[LISTED RECORDS — start]

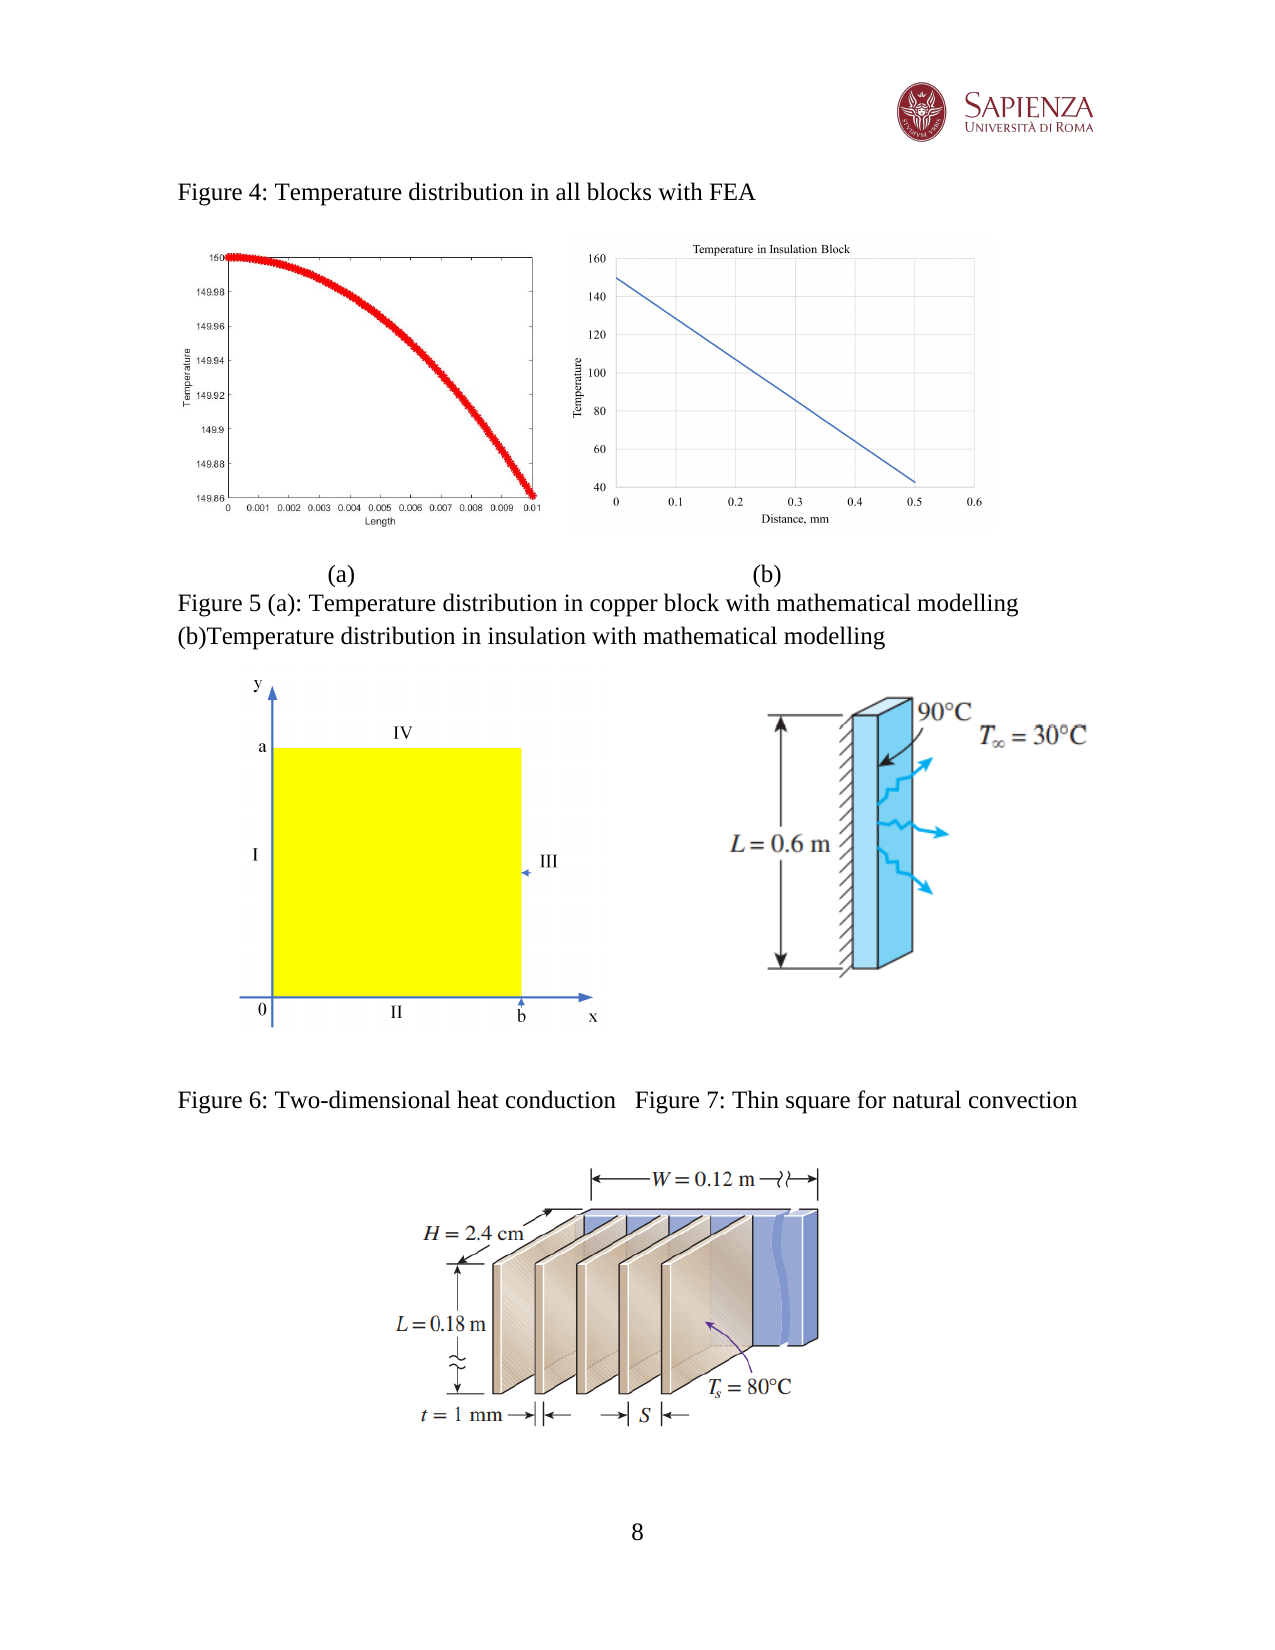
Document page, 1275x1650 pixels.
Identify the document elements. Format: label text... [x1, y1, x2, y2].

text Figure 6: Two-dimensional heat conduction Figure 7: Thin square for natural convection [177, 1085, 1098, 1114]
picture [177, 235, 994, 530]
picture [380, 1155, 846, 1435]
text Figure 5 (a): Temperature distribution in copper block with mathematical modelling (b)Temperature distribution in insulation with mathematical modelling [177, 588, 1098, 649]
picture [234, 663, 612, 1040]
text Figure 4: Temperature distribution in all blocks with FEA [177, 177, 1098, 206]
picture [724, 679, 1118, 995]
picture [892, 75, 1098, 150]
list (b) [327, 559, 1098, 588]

[LISTED RECORDS — finish]
[LISTED RECORDS — start]

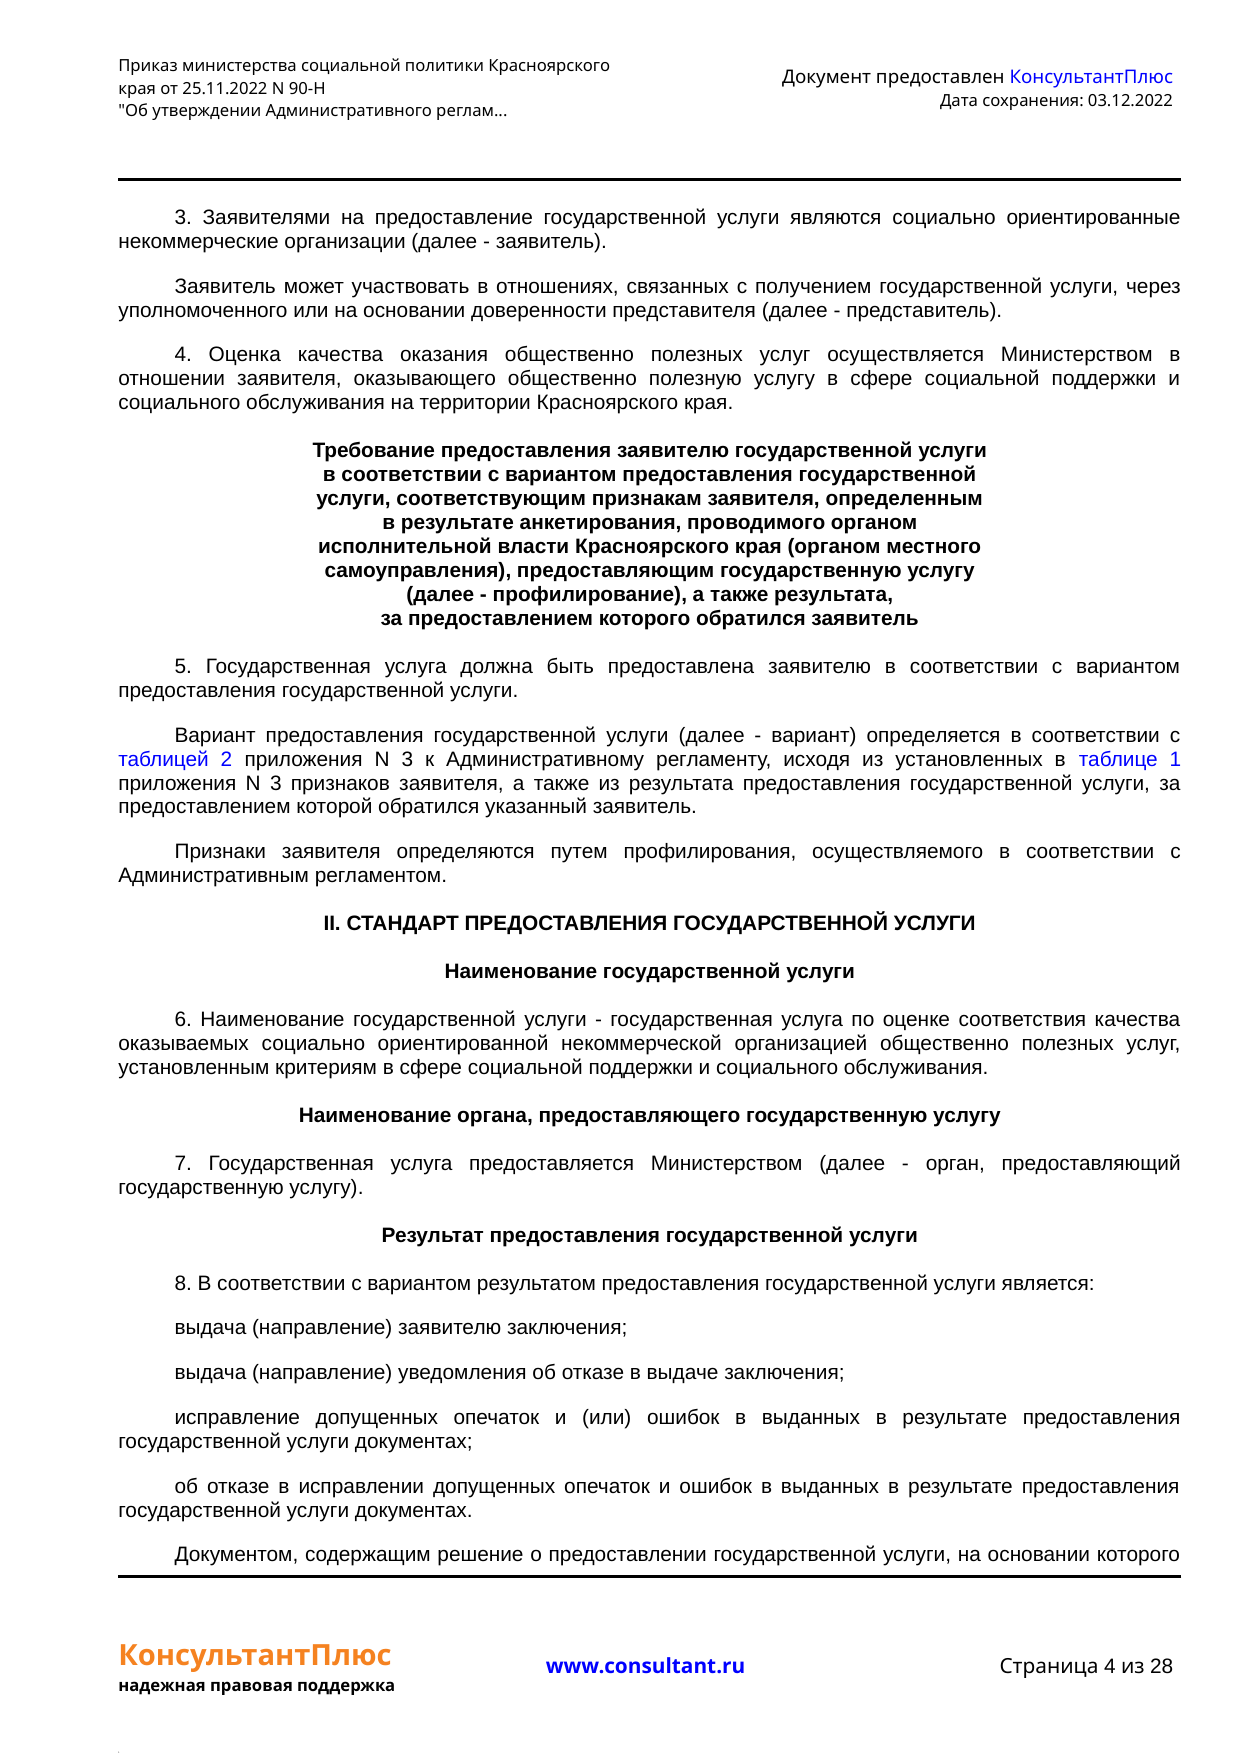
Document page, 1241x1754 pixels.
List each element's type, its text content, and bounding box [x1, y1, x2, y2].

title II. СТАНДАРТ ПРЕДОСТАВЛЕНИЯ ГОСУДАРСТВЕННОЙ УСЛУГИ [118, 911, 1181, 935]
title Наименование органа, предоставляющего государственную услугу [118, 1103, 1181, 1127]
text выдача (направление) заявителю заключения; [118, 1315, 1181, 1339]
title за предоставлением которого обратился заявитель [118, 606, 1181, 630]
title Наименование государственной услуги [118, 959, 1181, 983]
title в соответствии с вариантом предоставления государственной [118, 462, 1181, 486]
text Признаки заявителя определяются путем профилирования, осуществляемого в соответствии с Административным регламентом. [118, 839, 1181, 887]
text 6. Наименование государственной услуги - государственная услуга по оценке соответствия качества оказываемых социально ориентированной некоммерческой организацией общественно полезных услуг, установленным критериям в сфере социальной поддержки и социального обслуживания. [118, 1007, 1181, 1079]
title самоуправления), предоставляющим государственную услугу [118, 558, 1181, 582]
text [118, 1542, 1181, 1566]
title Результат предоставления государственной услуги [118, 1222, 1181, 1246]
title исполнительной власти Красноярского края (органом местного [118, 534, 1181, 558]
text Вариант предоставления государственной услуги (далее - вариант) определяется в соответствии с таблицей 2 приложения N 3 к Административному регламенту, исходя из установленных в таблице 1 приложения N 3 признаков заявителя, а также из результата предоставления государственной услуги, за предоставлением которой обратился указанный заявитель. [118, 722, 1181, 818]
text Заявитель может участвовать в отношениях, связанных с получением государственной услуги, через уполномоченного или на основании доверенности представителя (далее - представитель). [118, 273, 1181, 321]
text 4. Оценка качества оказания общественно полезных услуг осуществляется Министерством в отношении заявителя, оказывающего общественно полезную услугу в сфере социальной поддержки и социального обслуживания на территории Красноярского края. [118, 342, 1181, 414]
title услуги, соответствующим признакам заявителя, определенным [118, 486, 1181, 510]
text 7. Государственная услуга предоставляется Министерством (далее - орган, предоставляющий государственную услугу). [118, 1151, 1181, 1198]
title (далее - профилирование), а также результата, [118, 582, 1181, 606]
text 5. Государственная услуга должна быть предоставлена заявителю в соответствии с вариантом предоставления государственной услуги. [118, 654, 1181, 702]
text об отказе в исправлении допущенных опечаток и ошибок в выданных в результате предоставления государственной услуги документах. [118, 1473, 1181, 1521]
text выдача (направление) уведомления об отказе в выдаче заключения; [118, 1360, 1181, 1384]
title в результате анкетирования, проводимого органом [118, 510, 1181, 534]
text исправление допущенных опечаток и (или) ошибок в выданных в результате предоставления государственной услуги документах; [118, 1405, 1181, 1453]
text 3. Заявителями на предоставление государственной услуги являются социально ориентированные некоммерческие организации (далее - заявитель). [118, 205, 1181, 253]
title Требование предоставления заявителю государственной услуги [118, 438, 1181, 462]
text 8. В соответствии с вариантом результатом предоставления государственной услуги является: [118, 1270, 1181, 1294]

[LISTED RECORDS — finish]

● PROBLEM DESCRIPTION: Which lines above include the word "page"? Show each one.

● EXERCISE ANSWER:
Document page, 1275x1650 pixels.
Document page, 1241x1754 pixels.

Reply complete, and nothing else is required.